▶ _Short problem_
Reproduce the lines verbatim, beginning with the first line of the records and continuing through the line containing "catalogue / barcode: US 408145", including that line.

Dataset items

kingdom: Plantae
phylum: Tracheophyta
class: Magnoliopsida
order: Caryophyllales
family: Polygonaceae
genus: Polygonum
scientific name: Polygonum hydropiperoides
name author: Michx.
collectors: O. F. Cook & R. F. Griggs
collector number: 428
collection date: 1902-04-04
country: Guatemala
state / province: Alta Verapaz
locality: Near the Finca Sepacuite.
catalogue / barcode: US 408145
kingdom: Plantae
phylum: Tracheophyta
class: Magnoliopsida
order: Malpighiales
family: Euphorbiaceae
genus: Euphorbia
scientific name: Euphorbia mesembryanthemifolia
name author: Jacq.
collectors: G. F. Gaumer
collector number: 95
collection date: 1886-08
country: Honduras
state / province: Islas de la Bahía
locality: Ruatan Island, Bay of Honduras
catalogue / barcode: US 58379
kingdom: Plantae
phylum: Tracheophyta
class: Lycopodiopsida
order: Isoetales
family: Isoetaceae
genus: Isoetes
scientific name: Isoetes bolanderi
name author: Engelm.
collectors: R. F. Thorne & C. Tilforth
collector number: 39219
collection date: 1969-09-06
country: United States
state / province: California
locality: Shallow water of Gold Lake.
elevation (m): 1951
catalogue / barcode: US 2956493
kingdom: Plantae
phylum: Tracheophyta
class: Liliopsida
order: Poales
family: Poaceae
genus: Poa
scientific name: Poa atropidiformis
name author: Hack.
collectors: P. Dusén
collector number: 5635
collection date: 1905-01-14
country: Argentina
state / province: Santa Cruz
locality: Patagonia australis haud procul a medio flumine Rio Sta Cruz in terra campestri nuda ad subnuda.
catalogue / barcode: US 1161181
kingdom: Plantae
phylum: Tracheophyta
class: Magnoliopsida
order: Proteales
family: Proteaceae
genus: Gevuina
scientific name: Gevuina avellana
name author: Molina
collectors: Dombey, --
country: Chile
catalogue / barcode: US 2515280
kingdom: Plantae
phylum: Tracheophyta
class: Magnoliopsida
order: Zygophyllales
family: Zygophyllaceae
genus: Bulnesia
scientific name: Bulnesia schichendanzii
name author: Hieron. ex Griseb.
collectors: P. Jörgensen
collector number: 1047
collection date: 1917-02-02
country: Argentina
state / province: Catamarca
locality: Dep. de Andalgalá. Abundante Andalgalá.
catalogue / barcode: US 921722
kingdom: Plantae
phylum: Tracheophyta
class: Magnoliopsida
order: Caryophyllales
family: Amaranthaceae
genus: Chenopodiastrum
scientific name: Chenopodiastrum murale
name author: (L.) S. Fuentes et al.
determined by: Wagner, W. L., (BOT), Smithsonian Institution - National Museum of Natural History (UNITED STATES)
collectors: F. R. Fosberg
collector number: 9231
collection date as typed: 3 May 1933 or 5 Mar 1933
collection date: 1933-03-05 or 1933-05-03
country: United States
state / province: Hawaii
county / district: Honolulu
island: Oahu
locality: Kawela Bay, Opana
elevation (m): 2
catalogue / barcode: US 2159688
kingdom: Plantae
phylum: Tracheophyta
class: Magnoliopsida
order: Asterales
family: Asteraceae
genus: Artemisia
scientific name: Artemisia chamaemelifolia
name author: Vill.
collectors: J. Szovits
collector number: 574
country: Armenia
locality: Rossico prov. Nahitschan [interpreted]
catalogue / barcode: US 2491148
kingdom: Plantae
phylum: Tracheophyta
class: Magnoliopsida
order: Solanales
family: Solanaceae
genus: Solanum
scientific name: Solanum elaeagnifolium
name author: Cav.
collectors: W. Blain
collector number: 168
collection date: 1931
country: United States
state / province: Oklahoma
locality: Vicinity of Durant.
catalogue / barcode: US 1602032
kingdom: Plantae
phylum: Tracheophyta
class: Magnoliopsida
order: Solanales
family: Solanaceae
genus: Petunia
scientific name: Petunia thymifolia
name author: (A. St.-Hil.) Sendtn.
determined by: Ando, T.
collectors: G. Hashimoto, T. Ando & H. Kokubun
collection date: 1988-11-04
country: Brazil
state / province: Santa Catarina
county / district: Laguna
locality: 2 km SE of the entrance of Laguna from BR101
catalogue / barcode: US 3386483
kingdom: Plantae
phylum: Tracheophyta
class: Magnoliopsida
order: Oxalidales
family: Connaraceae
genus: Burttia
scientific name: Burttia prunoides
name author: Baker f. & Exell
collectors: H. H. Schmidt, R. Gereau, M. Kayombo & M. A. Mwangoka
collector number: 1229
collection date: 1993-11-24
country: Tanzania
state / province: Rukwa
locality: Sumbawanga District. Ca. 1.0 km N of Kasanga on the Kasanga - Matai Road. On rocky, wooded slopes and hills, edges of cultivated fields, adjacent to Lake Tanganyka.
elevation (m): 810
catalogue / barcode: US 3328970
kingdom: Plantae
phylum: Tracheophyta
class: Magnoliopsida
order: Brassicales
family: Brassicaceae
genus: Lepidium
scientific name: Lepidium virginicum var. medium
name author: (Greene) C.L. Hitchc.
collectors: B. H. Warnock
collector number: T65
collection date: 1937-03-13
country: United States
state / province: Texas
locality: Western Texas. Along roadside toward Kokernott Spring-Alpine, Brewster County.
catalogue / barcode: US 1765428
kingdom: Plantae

▶ _Response_
kingdom: Plantae
phylum: Tracheophyta
class: Magnoliopsida
order: Caryophyllales
family: Polygonaceae
genus: Polygonum
scientific name: Polygonum hydropiperoides
name author: Michx.
collectors: O. F. Cook & R. F. Griggs
collector number: 428
collection date: 1902-04-04
country: Guatemala
state / province: Alta Verapaz
locality: Near the Finca Sepacuite.
catalogue / barcode: US 408145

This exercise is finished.